Posted on May 14, 2020

The highest-ranking Republican taxwriter in the House appeared to side with the Trump administration on resisting making costs associated with small business loans tax deductible while also backing the White House on a payroll tax cut.

House Ways and Means ranking member Kevin Brady, R-Texas, told reporters May 13 that there was no “unified congressional intent” to make business expenses associated with the Paycheck Protection Program (PPP) deductible. “Had there been a consensus, it would have been stated in that program itself,” Brady said.

Brady didn’t sign a letter written by his Senate counterpart, Finance Committee Chair Chuck Grassley, R-Iowa, urging the IRS to reconsider a notice (Notice 2020-32, 2020-21 IRB 1) preventing businesses from taking a deduction on costs associated with the PPP loans. “I didn’t sign on to the letter because it was inaccurate,” Brady said.

Finance Committee ranking member Ron Wyden, D-Ore., and Ways and Means Chair Richard E. Neal, D-Mass., also signed the letter to Treasury Secretary Steven Mnuchin.

Brady’s view that the congressional intent of the PPP provision in the Coronavirus Aid, Relief, and Economic Security (CARES) Act (P.L. 116-136) does not necessarily allow for deductions mirrors that of Mnuchin, who has said the IRS’s stance is “Tax 101.” Brady, however, did leave open the possibility for Congress to make PPP-associated expenses deductible if it can come to an agreement on the issue.

But that may be too late if the IRS listens to lawmakers insisting that the agency retract its prior notice or issue a new one. Grassley said he recently spoke with Mnuchin on the issue. “He said he’d go back and talk to his staff about it,” Grassley told Tax Notes.

Backing the White House

Brady also agreed with the White House on a temporary payroll tax cut, despite telling reporters that he’s traditionally been against temporary tax proposals. “I believe the White House should consider suspending the payroll tax for workers through the end of the year,” he said, adding that it would act as “an immediate 7 percent pay raise for workers.”
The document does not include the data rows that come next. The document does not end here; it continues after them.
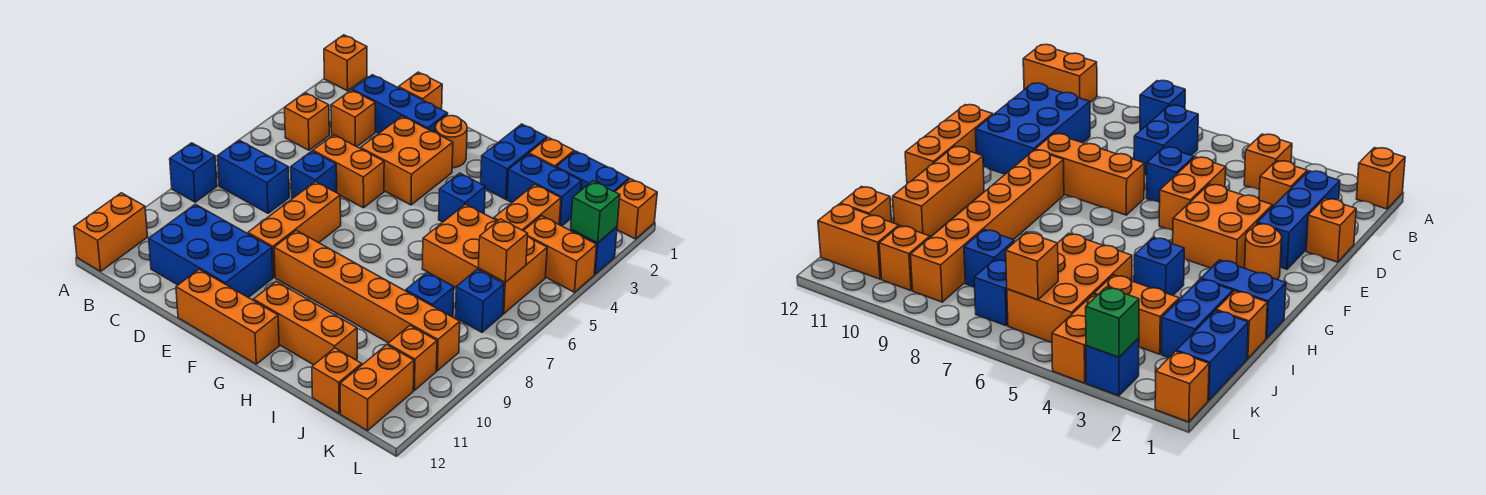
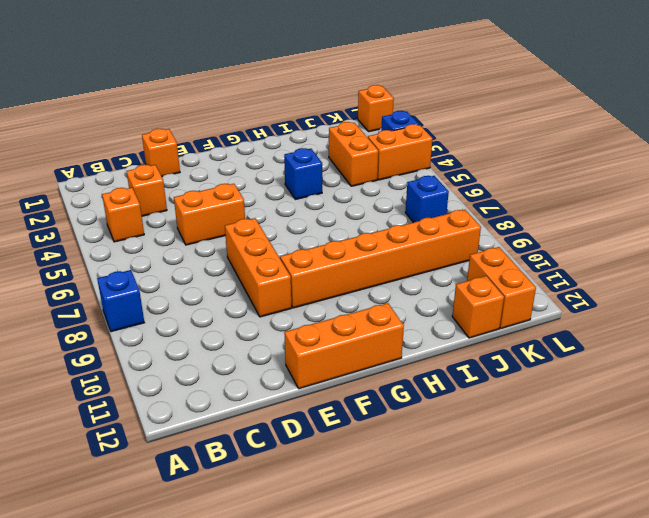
none -> orange 1x1 brick [324,35,367,91]
none -> orange 1x2 brick [74,193,147,271]
none -> blue 1x2 brick [218,140,289,213]
none -> blue 1x3 brick [352,75,448,133]

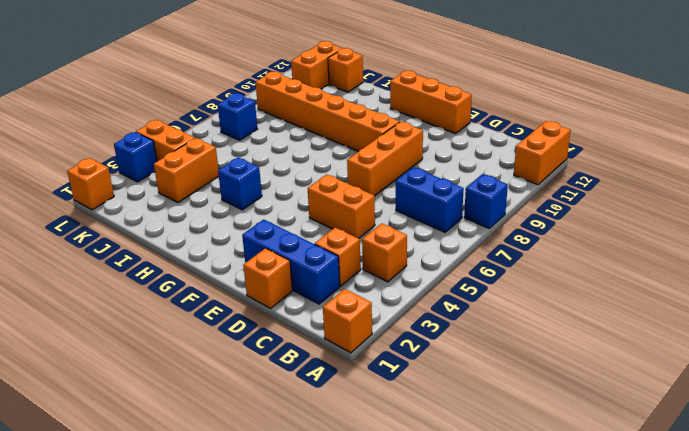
none -> blue 2x3 brick [149,204,273,297]
none -> blue 1x1 brick [291,151,337,198]
none -> orange 2x2 brick [361,116,453,205]
none -> orange 1x1 round brick [435,116,467,168]

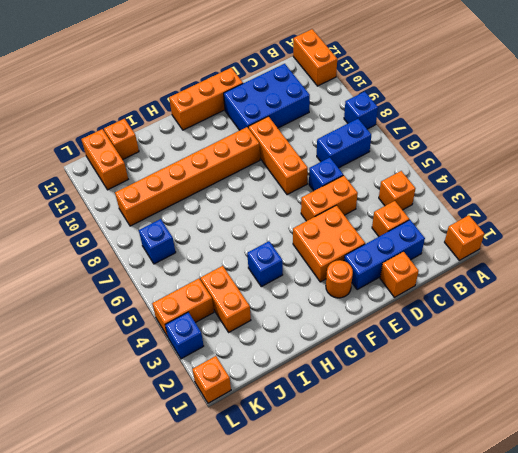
none -> orange 1x3 brick [254,282,357,365]
none -> blue 1x2 brick [481,124,547,199]
none -> orange 1x1 brick [529,138,574,168]
none -> blue 1x2 brick [507,154,581,226]

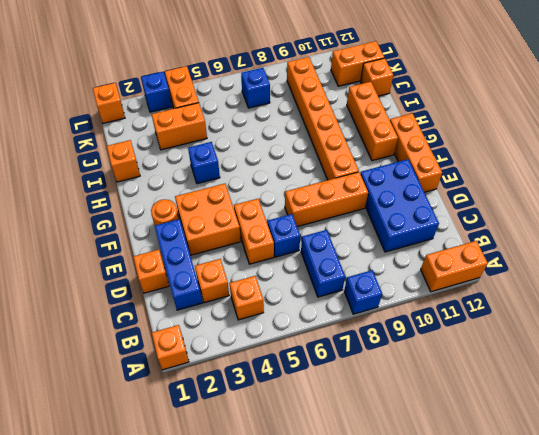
none -> blue 1x2 brick [481,124,547,199]
none -> blue 1x2 brick [507,154,581,226]
none -> orange 2x3 brick [422,204,547,314]
none -> blue 1x2 brick [556,151,629,192]

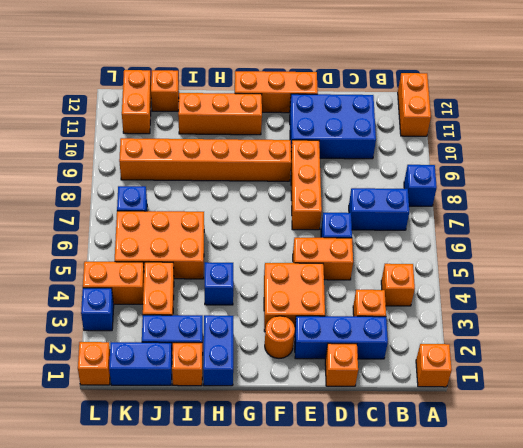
none -> blue 1x1 brick [406,272,454,317]
none -> orange 1x1 brick [388,326,437,390]
none -> orange 1x1 brick [478,219,528,282]
none -> green 1x1 brick [571,181,620,243]

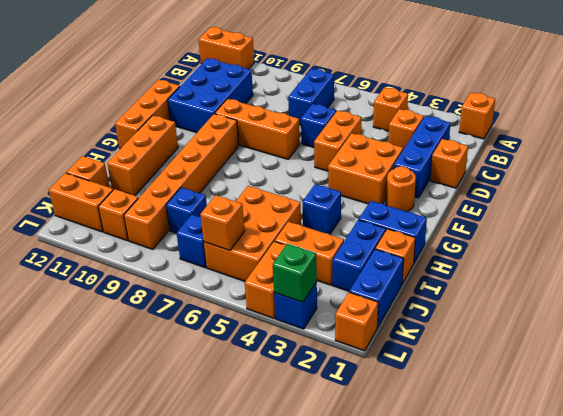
none -> blue 1x1 brick [170,143,217,202]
The payroll tax cut has been part of broader negotiations involving Brady and a coalition of Republicans who want the White House to adopt measures to provide credits to companies reconfiguring their offices and outfitting themselves with protective gear. The idea has the backing of the Retail Industry Leaders Association, which proposed such an incentive in a letter to congressional leaders.

Brady also backed a White House push to make permanent the temporary full expensing provision in the Tax Cuts and Jobs Act. A group of Republican Ways and Means Committee members introduced the Accelerate Long-term Investment Growth Now (ALIGN) Act (H.R. 6802) May 13, which would make the TCJA provision permanent.

Moving Critical Production Onshore

Brady elaborated on a Republican initiative to provide U.S. companies that make critical personal protective equipment and medicines with incentives to move their overseas operations back to the United States. Republicans have said they don’t want to rely on foreign countries for those products, and House Minority Leader Kevin McCarthy, R-Calif., said in recent calls with the press that the current crisis has strengthened the need for domestic production of necessities.

Brady said the proposal focuses on the need for the United States to be more “medically independent.”

“We put together a targeted tax incentive [package] to accelerate the creation of production lines here in the U.S.,” Brady said. The incentives would focus on lower tax rates, doubling the research credit, and eliminating the TCJA’s amortization provision.

Grassley said such an approach would be important for the healthcare and pharmaceutical industries but would leave it up to companies to make the business decisions.